Writing by Romi Endelmanis // Photograph by Joana Meneses
Writing by Romi Endelmanis // Photograph by Joana Meneses
A list:
1. You tell me that you love me and I can’t afford to hear it.
2. You want to help me more than you want to love me.
3. I am a storm. My heart is a typhoon and it will wreck you. My mouth is a weapon and it will
bruise you. My hands won’t be able to let you go, and my head won’t let me hold on.
4. I don’t know myself well enough to know you, and that matters. Of course it does.
5. I am afraid. I’m not ready. I need you so much it can only pull us apart, and I don’t think I’m
strong enough to watch that happen.
//
Another list:
5. I think she’s afraid, but I ask and she only laughs, says of course she is, what isn’t there to be
afraid of? and I think: me.
4. I want to learn who we are, together. I want us to be the start, and everything else to go from
there, because when I’m with her I don’t about anything but her. Nothing else seems important.
3. I’ve never loved before. I’ve tried to, wanted to, but I don’t think anyone else could make me
feel like this. Can’t she see? I love every part of her. Her head. Her hands. Her mouth. Her heart.
2. I know what she thinks, but it’s not true. I love her, and I want her to be able to love herself, too,
and I think I might be able to help her learn how.
1. I love her. That is everything.
//
‘I love you.’ Eyes wide, desperate.
‘People use those words all the time, but they don’t know-’
‘Don’t say that. I know how I feel.’
A smile, soft and sad. ‘Fine. You don’t know me, though, and how can you love someone you don’t
really know?’ She’s afraid. Afraid of what the other girl will say and of what she herself feels;
afraid of what she wants and can’t have. She won’t say it, not now, but she loves this girl, too. It’s
terrifying.
‘I feel it.’ The other girl holds out her hand, eyes begging and maybe knowing how it will end. But
still she holds out her hand. ‘Don’t you?’

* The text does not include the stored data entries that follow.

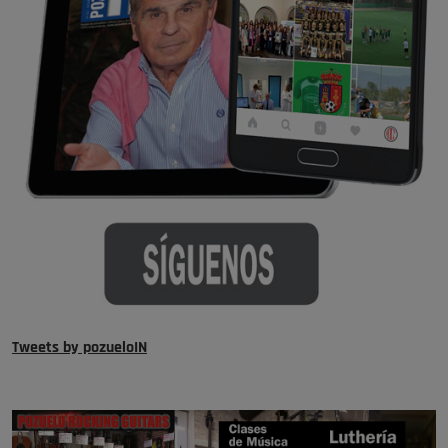
Tweets by pozueloIN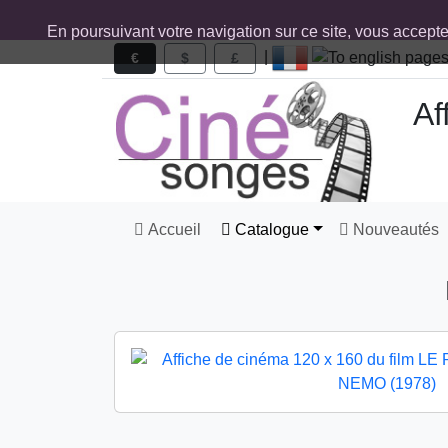
En poursuivant votre navigation sur ce site, vous accept
|
€
$
£
Af
Accueil
Catalogue
Nouveautés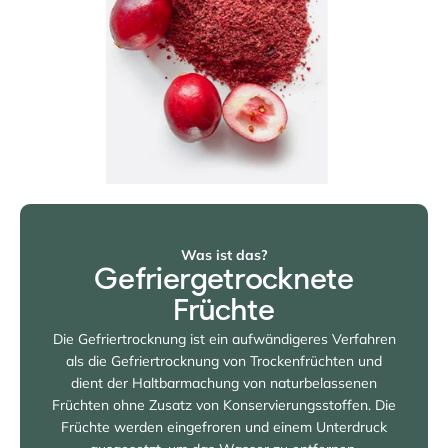
Was ist das?
Gefriergetrocknete
Früchte
Die Gefriertrocknung ist ein aufwändigeres Verfahren
als die Gefriertrocknung von Trockenfrüchten und
dient der Haltbarmachung von naturbelassenen
Früchten ohne Zusatz von Konservierungsstoffen. Die
Früchte werden eingefroren und einem Unterdruck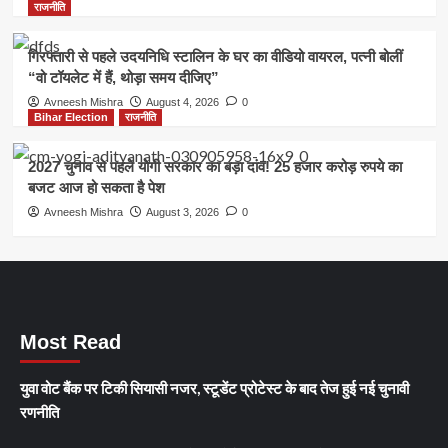
राजनीति
गिरफ्तारी से पहले उदयनिधि स्टालिन के घर का वीडियो वायरल, पत्नी बोलीं
“वो टॉयलेट में हैं, थोड़ा समय दीजिए”
Avneesh Mishra
August 4, 2026
0
Bihar Election
राजनीति
2027 चुनाव से पहले योगी सरकार का बड़ा दांव! 25 हजार करोड़ रुपये का
बजट आज हो सकता है पेश
Avneesh Mishra
August 3, 2026
0
Most Read
युवा वोट बैंक पर टिकी सियासी नजर, स्टूडेंट प्रोटेस्ट के बाद तेज हुई नई चुनावी
रणनीति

And now they are both afraid. Afraid of what they will say and what they will hear. Afraid of the
way this will end.
A silence too long stretches out, and then, ‘Maybe. But I don’t know how to love myself.’ She is
asking herself a question, this time, a question of How can I love you if I don’t love myself yet? and
she doesn’t know where to find the answer.
‘I’ll teach you – take care of you.’
‘You can’t teach me.’ She shakes her head, knowing that’s not what I need.
‘But I-’
‘I know.’ A swallow, thick and painful, fills the still air. ‘But I don’t want to be like this, always
afraid. We both deserve more than that.’
They know it, even as it hurts them.